The bill is named for Kaylee Sawyer, a Bend woman killed in 2016 by a Central Oregon Community College Public safety officer who trapped her in the back seat of his patrol car. If passed, it would require campus security guards to distinguish themselves from sworn law enforcement and prohibit them from driving vehicles outfitted with cages and designed to look like a police patrol car.
Proposed Bill Aims to Clarify Campus Security Role (12/13/2018)
Kaylee's Law Gets Another Hearing in Salem (03/13/2019)

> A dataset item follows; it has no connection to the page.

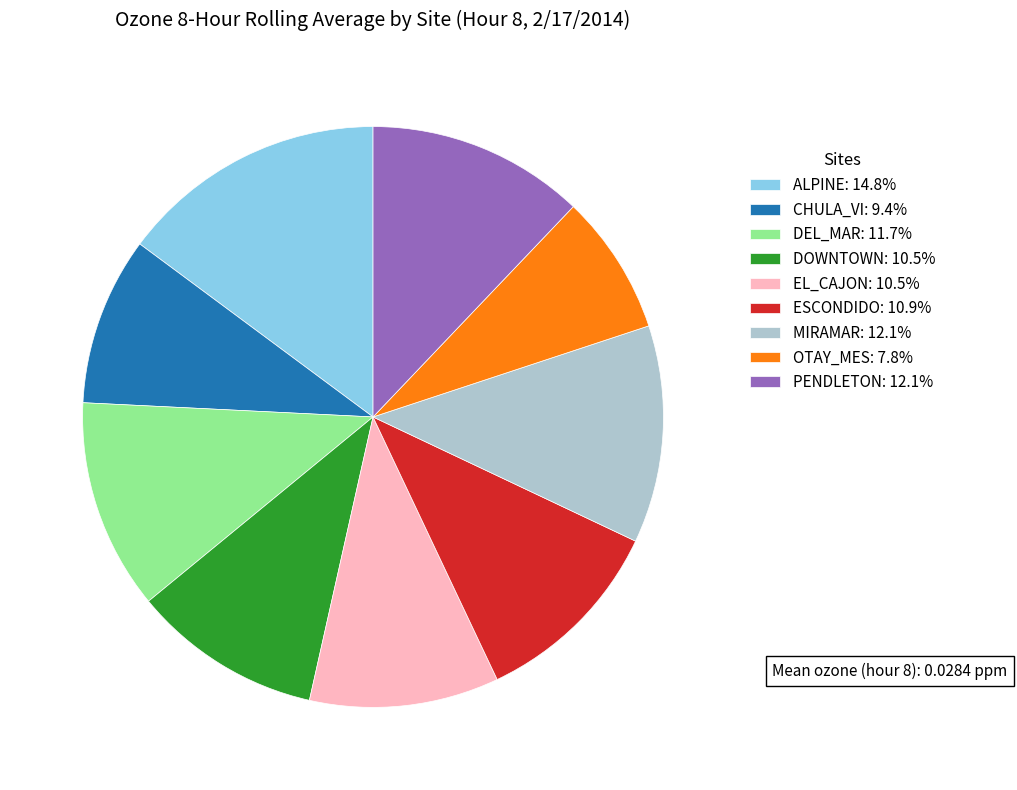

Is there a majority slice in this chart?

No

Knopp is the chief sponsor of the bill. He tells KBND News, "It's my job to make sure that we are addressing public safety, especially as it relates to students, in an appropriate fashion. And, it's clear that COCC failed in their duty to protect one of their students, and that clearly relates to the campus security operation that was there." He believes new legislation is the only way to prevent another tragedy, "Bend Police Department has worked- Chief Porter has tried to work with COCC and make sure the campus is safer for students and protocols are being followed, things like that. And it just hasn't happened, unfortunately. And so, we think that this legislation is the only option, at this point, to make students safer."
He's optomistic the State Senate will pass Kaylee's Law, next month, and send it to the House.